Qualitest Tests Web & Mobile Vulnerability for Digital Wallet Company

Client Overview

The client is a digital wallet company, using an AWS cloud-based PCI-DSS Platform-as-a-Service.

Business Needs and Objectives

The client wanted to know what safety risks existed in their website and mobile apps.  Financial is the second-most frequently hacked industry, only beaten by healthcare.  They required help performing web and mobile application penetration testing. The current requirement is to perform mobile application vulnerability testing for website, iOS, and Android applications.

The Qualitest Solution

Qualitest, the world’s largest outsourcing provider specializing purely in software testing, has a lot of experience when it comes to website cyber security penetration testing. Our technique includes providing a list of recommendations that includes a summary of the kind of problem, the vulnerable URL(s), execution (what happened), fix (including common traps to avoid when doing this kind of patch), and a sample attack request/response at the data level.

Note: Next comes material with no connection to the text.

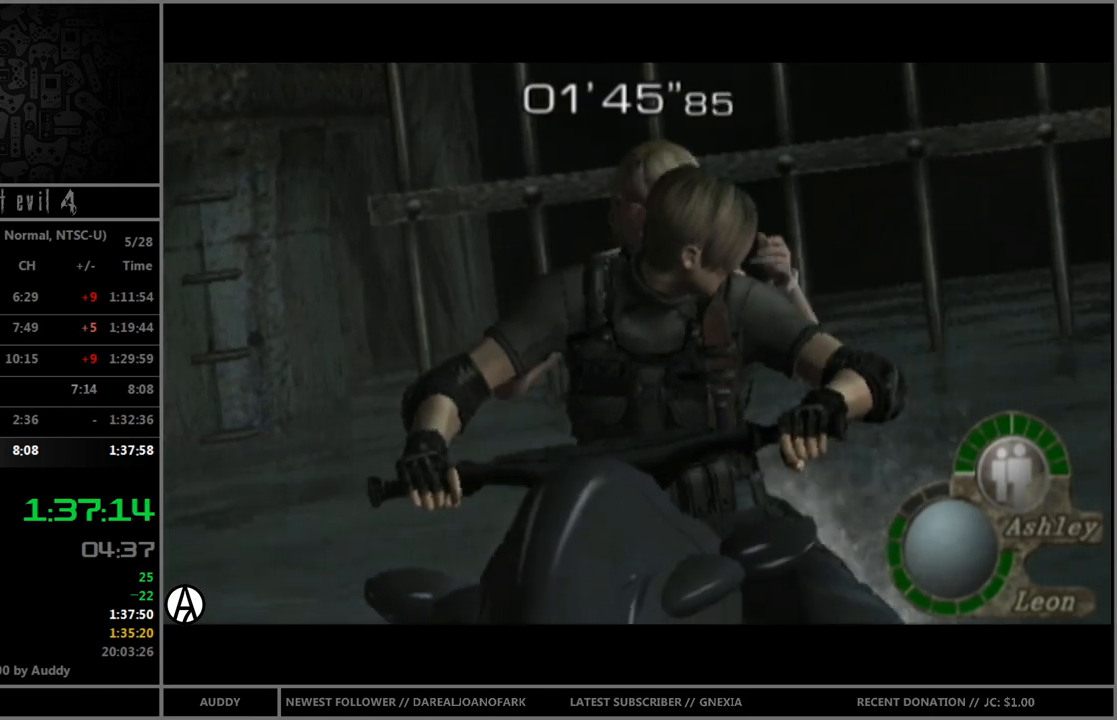
{"buttons": [], "left_stick": "center", "right_stick": "center", "events": []}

Our testing did center on, but not limit itself to, the OWASP Top 10 list.  We found 50 vulnerabilities, including 2 critical ones and 12 high-priority ones.  Vulnerabilities leaned slightly more heavily towards Android and away from iOS, with web being in the middle.  The cyber vulnerabilities we found included:

 Log file too verbose – Critical Severity User log files are helpful for recording history that can be analyzed later like an airplane’s black box, but they should not be capturing sensitive data like credit cards and passwords. The print statements that build the logs should be altered to omit any sensitive data.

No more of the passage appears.